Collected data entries
---+---

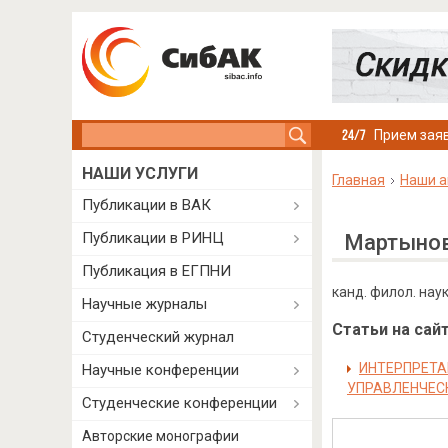
Search this site
Прием заяв
НАШИ УСЛУГИ
Главная
Наши а
Публикации в ВАК
Публикации в РИНЦ
Мартынов
Публикация в ЕГПНИ
канд. филол. наук
Научные журналы
Статьи на сайт
Студенческий журнал
ИНТЕРПРЕТА
Научные конференции
УПРАВЛЕНЧЕС
Студенческие конференции
Авторские монографии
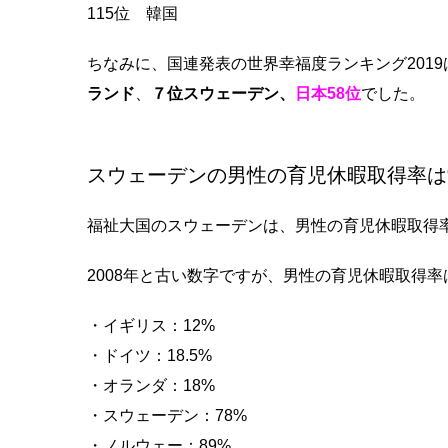
115位 韓国
ちなみに、国連発表の世界幸福度ランキング2019
ランド
、
７位スウェーデン、
日本58位
でした。
スウェーデンの男性の育児休暇取得率は
福祉大国のスウェーデンは、男性の育児休暇取得
2008年と古い数字ですが、男性の育児休暇取得率
・イギリス：12%
・ドイツ：18.5%
・オランダ：18%
・スウェーデン：78%
・ノルウェー：89%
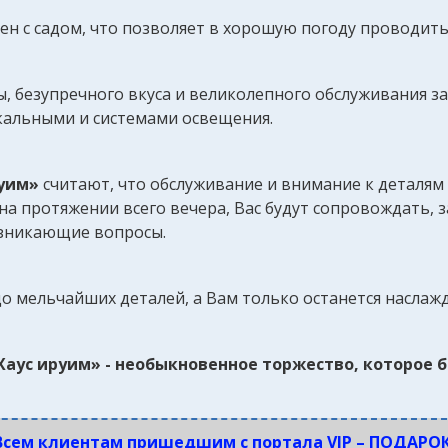
ен с садом, что позволяет в хорошую погоду проводить
, безупречного вкуса и великолепного обслуживания за
альными и системами освещения.
руим»
считают, что обслуживание и внимание к деталям
на протяжении всего вечера, Вас будут сопровождать, 
возникающие вопросы.
о мельчайших деталей, а Вам только останется наслаж
аус ируим» - необыкновенное торжество, которое б
Всем клиентам пришедшим с портала VIP – ПОДАРОК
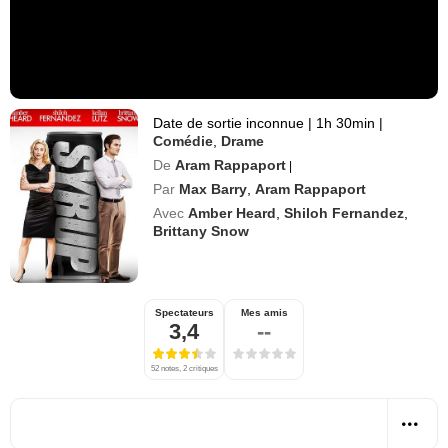
Date de sortie inconnue
|
1h 30min
|
Comédie
,
Drame
De
Aram Rappaport
|
Par
Max Barry
,
Aram Rappaport
Avec
Amber Heard
,
Shiloh Fernandez
,
Brittany Snow
Spectateurs
Mes amis
3,4
--
52 notes, 2 critiques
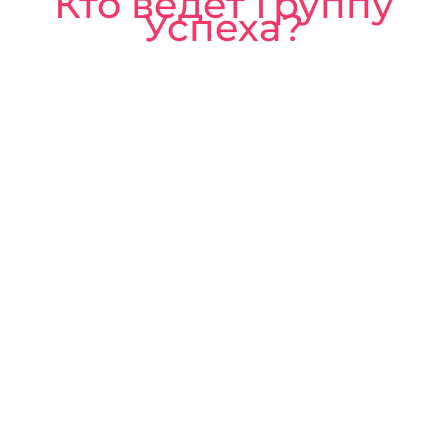
Кто ведет Группу
Успеха?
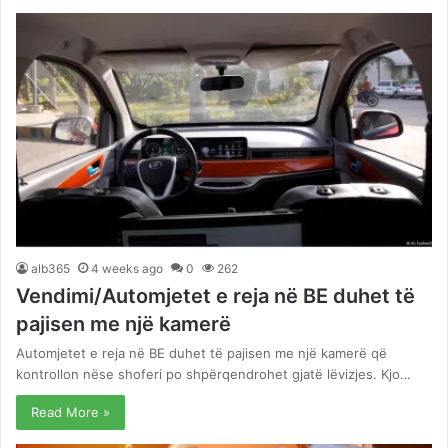
alb365
4 weeks ago
0
262
Vendimi/Automjetet e reja në BE duhet të
pajisen me një kamerë
Automjetet e reja në BE duhet të pajisen me një kamerë që
kontrollon nëse shoferi po shpërqendrohet gjatë lëvizjes. Kjo…
Read More »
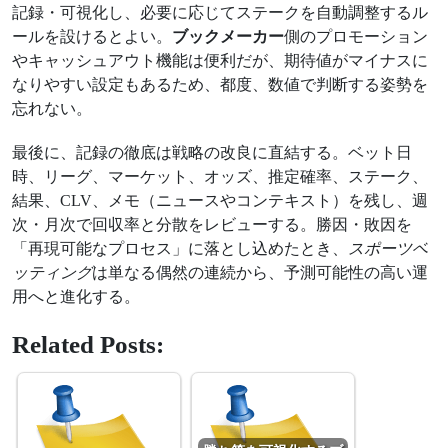
記録・可視化し、必要に応じてステークを自動調整するル
ールを設けるとよい。
ブックメーカー
側のプロモーション
やキャッシュアウト機能は便利だが、期待値がマイナスに
なりやすい設定もあるため、都度、数値で判断する姿勢を
忘れない。
最後に、記録の徹底は戦略の改良に直結する。ベット日
時、リーグ、マーケット、オッズ、推定確率、ステーク、
結果、CLV、メモ（ニュースやコンテキスト）を残し、週
次・月次で回収率と分散をレビューする。勝因・敗因を
「再現可能なプロセス」に落とし込めたとき、
スポーツベ
ッティング
は単なる偶然の連続から、予測可能性の高い運
用へと進化する。
Related Posts:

---+---

→ **Task directions**
Determine how many lines of the data contain the string "конференции", treating uppercase and lowercase letters as different. State only the number.

→ **Answer to this exercise**
2